When an asteroid caused the Cretaceous-Paleogene extinction 66 million years ago, wiping out about 76 percent of all species on the planet at the time, those species effectively hit the inverse of a “black ball”—they needed asteroid defense technology, which humans have recently developed, but they didn’t have it. And similar stories could be told about all the other mass extinction events in Earth’s history, and the future mass extinctions that are bound to come if humans don’t advance technology fast enough.
While increasing intelligence, artificial or otherwise, poses serious threats to humanity, stagnating or declining intelligence is an even surer death knell.
AI of the sort powerful enough to wipe out humans is likely also a panacea for discovering and preventing virtually infinite other existential threats, biological, cosmic, and otherwise.
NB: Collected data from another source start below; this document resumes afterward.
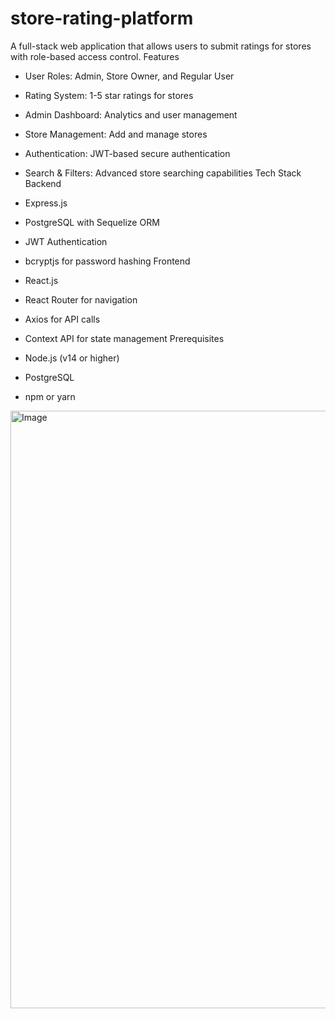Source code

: # store-rating-platform
A full-stack web application that allows users to submit ratings for stores with role-based access control.
Features
* User Roles: Admin, Store Owner, and Regular User
* Rating System: 1-5 star ratings for stores
* Admin Dashboard: Analytics and user management
* Store Management: Add and manage stores
* Authentication: JWT-based secure authentication
* Search & Filters: Advanced store searching capabilities
Tech Stack
Backend

* Express.js
* PostgreSQL with Sequelize ORM
* JWT Authentication
* bcryptjs for password hashing
Frontend

* React.js
* React Router for navigation
* Axios for API calls
* Context API for state management
Prerequisites
* Node.js (v14 or higher)
* PostgreSQL
* npm or yarn

<!-- Uploading "Screenshot 2025-08-22 at 4.15.00 AM.png"... -->
<img width="1470" height="956" alt="Image" src="https://github.com/user-attachments/assets/1fbc98f1-ae32-4d09-a815-7441df604430" />
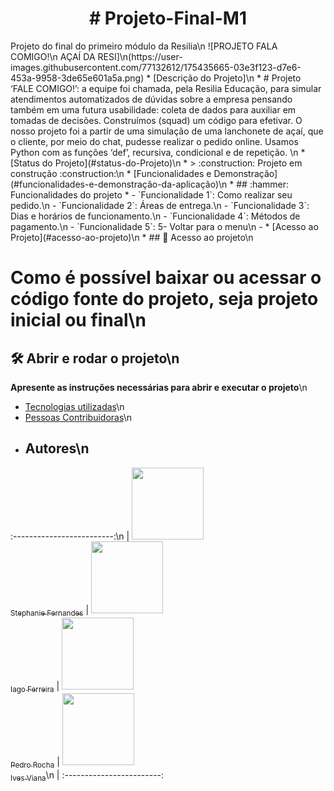 <h1 align="center"> # Projeto-Final-M1 </h1>
Projeto do final do primeiro módulo da Resilia\n
![PROJETO FALA COMIGO!\n AÇAÍ DA RESI]\n(https://user-images.githubusercontent.com/77132612/175435665-03e3f123-d7e6-453a-9958-3de65e601a5a.png)
* [Descrição do Projeto]\n
* # Projeto ‘FALE COMIGO!’: a equipe foi chamada, pela Resilia Educação, para simular atendimentos automatizados de dúvidas sobre a empresa pensando também em uma futura usabilidade: coleta de dados para auxiliar em tomadas de decisões. Construímos (squad) um código para efetivar. O nosso projeto foi a partir de uma simulação de uma lanchonete de açaí, que o cliente, por meio do chat, pudesse realizar o pedido online. Usamos Python com as funções ‘def’, recursiva, condicional e de repetição. \n
* [Status do Projeto](#status-do-Projeto)\n
* > :construction: Projeto em construção :construction:\n
* [Funcionalidades e Demonstração](#funcionalidades-e-demonstração-da-aplicação)\n
* ## :hammer: Funcionalidades do projeto
* 
- `Funcionalidade 1`: Como realizar seu pedido.\n
- `Funcionalidade 2`: Áreas de entrega.\n
- `Funcionalidade 3`: Dias e horários de funcionamento.\n
- `Funcionalidade 4`: Métodos de pagamento.\n
- `Funcionalidade 5`: 5- Voltar para o menu\n
- 
* [Acesso ao Projeto](#acesso-ao-projeto)\n
* ## 📁 Acesso ao projeto\n

# Como é possível baixar ou acessar o código fonte do projeto, seja projeto inicial ou final\n

## 🛠️ Abrir e rodar o projeto\n

**Apresente as instruções necessárias para abrir e executar o projeto**\n
* [Tecnologias utilizadas](#tecnologias-utilizadas)\n
* [Pessoas Contribuidoras](#pessoas-contribuidoras)\n
* ## Autores\n
:-------------------------:\n
| [<img src="https://media-exp2.licdn.com/dms/image/C4D03AQEwckSJvmCKaA/profile-displayphoto-shrink_800_800/0/1655408004857?e=1661385600&v=beta&t=dygBW4krehvAut3CsqCX-hS6Mzx0AiJjV0W1TnyND7s" width=115><br><sub>Stephanie Fernandes</sub>](https://github.com/stefernandes23) |  [<img src="[https://avatars.githubusercontent.com/u/30351153?v=4](https://media-exp2.licdn.com/dms/image/C4E03AQE-krECDJ0y3w/profile-displayphoto-shrink_800_800/0/1655933771978?e=1661385600&v=beta&t=aZq-ZtwguP3xBM2cLwh1loPWdTcsgIbJYgklYKtJCV8)" width=115><br><sub>Iago Ferreira</sub>](https://github.com/Iagw18) |  [<img src="[https://avatars.githubusercontent.com/u/8989346?v=4](https://media-exp2.licdn.com/dms/image/D4D35AQF1BdP5yJe40A/profile-framedphoto-shrink_800_800/0/1647980540645?e=1656637200&v=beta&t=D9yrmpyy_EF-XKAjKeSJWjoyb7mE8HvyAIA6tW4DIts)" width=115><br><sub>Pedro Rocha</sub>](https://github.com/pedrorcm) | [<img src="[https://avatars.githubusercontent.com/u/37356058?v=4](https://media-exp2.licdn.com/dms/image/D4D35AQGISl8lyuc75w/profile-framedphoto-shrink_800_800/0/1646765489763?e=1656637200&v=beta&t=K42HozCAAgYOkgyrQa6c2Gd602bv6FwnZxw2UwZrwvg)" width=115><br><sub>Ives Viana</sub>](https://github.com/IvesFragoso)\n
| :------------------------:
While existential risks create especially salient examples of the possible upsides and downsides of intelligence, the same logic applies to morally virtuous action generally. If there are moral truths to be discovered and known, general intelligence should be able to know them no matter what substrate it exists on. Knowledge is knowledge, whether encoded in brain chemicals or silicon chips.
As Deutsch argues in an interview with Sam Harris, “…the problem of AIs is the problem of humans. …humans are dangerous, and to that extent AIs are also dangerous, but the idea that AIs are somehow more dangerous than humans is racist.”
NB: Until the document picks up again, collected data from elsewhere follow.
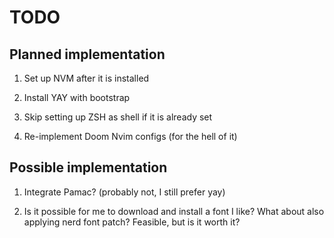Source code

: # TODO

## Planned implementation

1. Set up NVM after it is installed

1. Install YAY with bootstrap

1. Skip setting up ZSH as shell if it is already set

1. Re-implement Doom Nvim configs (for the hell of it)

## Possible implementation

1. Integrate Pamac? (probably not, I still prefer yay)

1. Is it possible for me to download and install a font I like? What about also applying nerd font patch? Feasible, but is it worth it?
I think Deutsch’s racism charge is lobbed somewhat jokingly, but it also points to a deep similarity between bias against the agency of foreign peoples and that of mysterious artificial intelligences. Lovecraft has been widely accused of racism for his fearful treatment of foreign cultures and peoples, which seems of a piece with his general fear and distrust of the unknown. There is no reason to assume that perceptions of AI entities would not sometimes be shaded by the same underlying prejudices, which have their utility as protection against unknown threats but which can also lead people to dark and destructive attitudes and behaviors.
If people should be pessimistic about the consequences of artificial intelligence, they should also be pessimistic about the consequences of intelligence generally. Conversely, if optimism is warranted about human agency, which is fundamentally a matter of human intelligence, then optimism about artificial intelligence is warranted also.



Agreed 100%. Humans in the last century have entered a dangerous age — where our technological knowledge is capable of destroying civilization. What we lack are the coordination mechanisms to get along safely. I suspect that AI is not our primary threat, it is our best hope.